Dent Disease in Drosophila: An Unexpected Model to Study the Relationship Between a Cl‐ Transporter and Ca2+

Abstract

Mutations in the 2Cl‐/H+ transporter CLC‐5 cause Dent Disease Type 1 (DD1) and lead to progressive renal failure by age 20‐40. A major characteristic of DD1 is the renal mishandling of Ca2+that increases urinary Ca2+ excretion, calcium oxalate (CaOx) kidney stones, and kidney calcification. Interestingly, none of the DD1 symptoms include or relate to Cl‐ homeostasis despite impaired transport function. Thus, how does a Cl‐ transporter cause Ca2+ dysregulation?Our laboratory has identified Drosophila Clc‐c to be the homolog of CLC‐5 with conserved amino acids at DD1 mutation sites. We hypothesize that Clc‐c shares functional similarities in Cl‐transport and Ca2+ homeostasis. To test our hypothesis, we used electrophysiology to measure ion transport, and then assessed CaOx crystal formation in adult fly renal tubules (Malpighian tubules, MTs) of Drosophila.Voltage clamp experiments with Xenopus oocytes show that Clc‐c is electrogenic with the same outward‐rectifying current in Cl‐ solutions as observed with human CLC‐5. Next, knockdown flies (Clc‐c‐KD) were generated by crossing Uro‐Gal4 (MT driver) with UAS‐Clc‐c‐RNAi flies, resulting in 50% Clc‐c mRNA expression in the MTs. Crystals in adult MT (7 days after eclosure) were present in 100% of Clc‐c‐KD compared to 71% of control flies. The average number of crystals in adult tubule pairs was significantly greater in Clc‐c‐KD flies (15±4 crystals per pair) than control flies (5±2 crystals, P= 0.02). When fed a diet with 2mM NaOx ClcC‐KD for 4 days, Clc‐c‐KD flies had a significantly greater number of crystals in each tubule (24±5 crystals) than controls (4±2 crystals, P=0.005).
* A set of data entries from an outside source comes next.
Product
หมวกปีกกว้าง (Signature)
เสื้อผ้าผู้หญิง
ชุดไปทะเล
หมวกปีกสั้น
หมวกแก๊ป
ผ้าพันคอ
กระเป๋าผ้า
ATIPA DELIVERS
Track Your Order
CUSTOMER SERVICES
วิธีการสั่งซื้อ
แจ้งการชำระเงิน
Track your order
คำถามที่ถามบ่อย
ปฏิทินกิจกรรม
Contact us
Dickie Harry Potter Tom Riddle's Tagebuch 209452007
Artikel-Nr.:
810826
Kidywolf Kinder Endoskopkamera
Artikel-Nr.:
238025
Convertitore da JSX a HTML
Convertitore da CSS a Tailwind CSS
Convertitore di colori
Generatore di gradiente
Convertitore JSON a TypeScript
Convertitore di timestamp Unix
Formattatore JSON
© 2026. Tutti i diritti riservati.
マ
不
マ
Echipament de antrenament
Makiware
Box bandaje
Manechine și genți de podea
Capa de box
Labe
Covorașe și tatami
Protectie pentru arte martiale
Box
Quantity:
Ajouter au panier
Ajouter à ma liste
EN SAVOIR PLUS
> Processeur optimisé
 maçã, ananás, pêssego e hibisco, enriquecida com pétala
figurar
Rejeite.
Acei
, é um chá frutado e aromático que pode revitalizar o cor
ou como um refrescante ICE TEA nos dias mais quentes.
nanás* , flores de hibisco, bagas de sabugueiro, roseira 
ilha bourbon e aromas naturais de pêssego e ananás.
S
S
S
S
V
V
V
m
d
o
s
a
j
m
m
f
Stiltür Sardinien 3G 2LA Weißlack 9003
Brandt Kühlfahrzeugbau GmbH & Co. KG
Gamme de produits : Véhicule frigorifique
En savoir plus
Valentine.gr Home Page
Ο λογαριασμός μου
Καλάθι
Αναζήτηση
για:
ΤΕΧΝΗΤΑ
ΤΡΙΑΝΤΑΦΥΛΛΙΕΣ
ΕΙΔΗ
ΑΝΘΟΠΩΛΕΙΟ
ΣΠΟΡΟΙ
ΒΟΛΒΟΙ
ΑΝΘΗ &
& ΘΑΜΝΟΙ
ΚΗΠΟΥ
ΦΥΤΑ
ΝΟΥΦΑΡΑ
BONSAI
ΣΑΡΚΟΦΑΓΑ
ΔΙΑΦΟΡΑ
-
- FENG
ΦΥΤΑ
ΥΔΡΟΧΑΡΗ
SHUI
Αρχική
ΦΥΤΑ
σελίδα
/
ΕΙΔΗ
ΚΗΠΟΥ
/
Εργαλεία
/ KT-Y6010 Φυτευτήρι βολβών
However, the KD flies did not produce more crystals than control flies when fed a supraphysiological concentration of sodium oxalate (20 mM NaOx diet) for 1 or 4 days and in ex vivo assays of dissected MTs submerged in solution containing 10 mM NaOx for 1 hour.In conclusion, Drosophila Clc‐c has both identical sequences at DD1 mutation sites and similar biophysical functions to human CLC‐5. Furthermore, Clc‐c‐KD increases incidence of CaOx crystals which corresponds to the increased risks for kidney stones in DD1 patients. With this fly‐DD1 model, we will be able to assess the relationship of Clc‐c Cl‐ transport to renal Ca deposits. Future experiments will evaluate renal pathophysiology of DD1 mutations and their relationship to Ca2+ transport in Clc‐c transgenic flies.